→ **Task item**: Print every entry below exactly, leaving out the pictures.

→ **Supplied entries**:
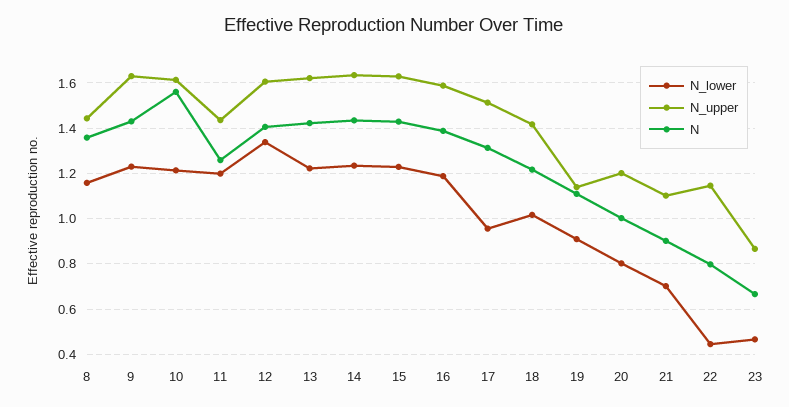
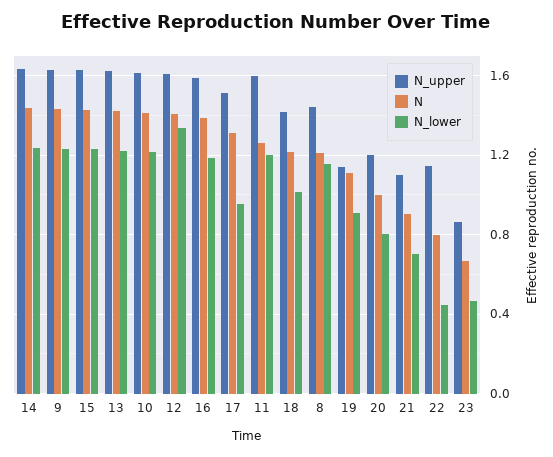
  {
    "N_lower": {
      "8": 1.15,
      "9": 1.25,
      "10": 1.2,
      "11": 1.2,
      "12": 1.35,
      "13": 1.2,
      "14": 1.25,
      "15": 1.25,
      "16": 1.2,
      "17": 0.95,
      "18": 1,
      "19": 0.9,
      "20": 0.8,
      "21": 0.7,
      "22": 0.45,
      "23": 0.45
    },
    "N_upper": {
      "8": 1.45,
      "9": 1.65,
      "10": 1.6,
-     "11": 1.45,
+     "11": 1.6,
      "12": 1.6,
      "13": 1.6,
      "14": 1.65,
      "15": 1.65,
      "16": 1.6,
      "17": 1.5,
      "18": 1.4,
      "19": 1.15,
      "20": 1.2,
      "21": 1.1,
      "22": 1.15,
      "23": 0.85
    },
    "N": {
-     "8": 1.35,
+     "8": 1.2,
      "9": 1.45,
-     "10": 1.55,
+     "10": 1.4,
      "11": 1.25,
      "12": 1.4,
      "13": 1.4,
      "14": 1.45,
      "15": 1.45,
      "16": 1.4,
      "17": 1.3,
      "18": 1.2,
      "19": 1.1,
      "20": 1,
      "21": 0.9,
      "22": 0.8,
      "23": 0.65
    }
  }

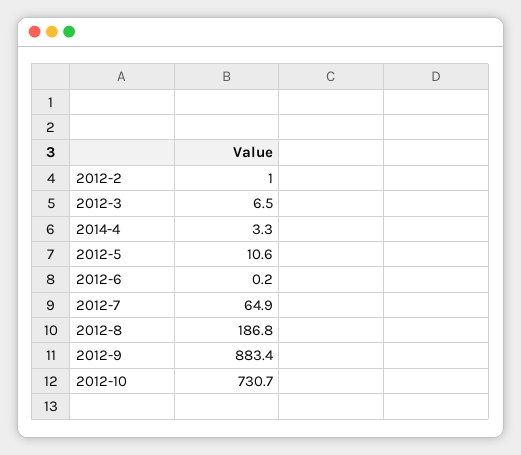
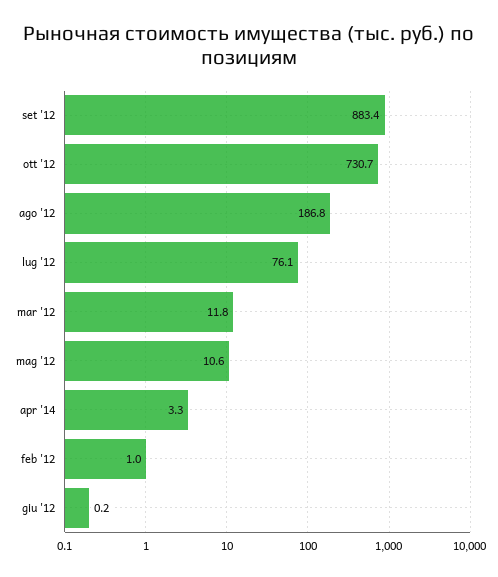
  {
    "2012-2": 1,
-   "2012-3": 6.5,
+   "2012-3": 11.8,
    "2014-4": 3.3,
    "2012-5": 10.6,
    "2012-6": 0.2,
-   "2012-7": 64.9,
+   "2012-7": 76.1,
    "2012-8": 186.8,
    "2012-9": 883.4,
    "2012-10": 730.7
  }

→ **Your response**:
  {
    "N_lower": {
      "8": 1.15,
      "9": 1.25,
      "10": 1.2,
      "11": 1.2,
      "12": 1.35,
      "13": 1.2,
      "14": 1.25,
      "15": 1.25,
      "16": 1.2,
      "17": 0.95,
      "18": 1,
      "19": 0.9,
      "20": 0.8,
      "21": 0.7,
      "22": 0.45,
      "23": 0.45
    },
    "N_upper": {
      "8": 1.45,
      "9": 1.65,
      "10": 1.6,
-     "11": 1.45,
+     "11": 1.6,
      "12": 1.6,
      "13": 1.6,
      "14": 1.65,
      "15": 1.65,
      "16": 1.6,
      "17": 1.5,
      "18": 1.4,
      "19": 1.15,
      "20": 1.2,
      "21": 1.1,
      "22": 1.15,
      "23": 0.85
    },
    "N": {
-     "8": 1.35,
+     "8": 1.2,
      "9": 1.45,
-     "10": 1.55,
+     "10": 1.4,
      "11": 1.25,
      "12": 1.4,
      "13": 1.4,
      "14": 1.45,
      "15": 1.45,
      "16": 1.4,
      "17": 1.3,
      "18": 1.2,
      "19": 1.1,
      "20": 1,
      "21": 0.9,
      "22": 0.8,
      "23": 0.65
    }
  }

  {
    "2012-2": 1,
-   "2012-3": 6.5,
+   "2012-3": 11.8,
    "2014-4": 3.3,
    "2012-5": 10.6,
    "2012-6": 0.2,
-   "2012-7": 64.9,
+   "2012-7": 76.1,
    "2012-8": 186.8,
    "2012-9": 883.4,
    "2012-10": 730.7
  }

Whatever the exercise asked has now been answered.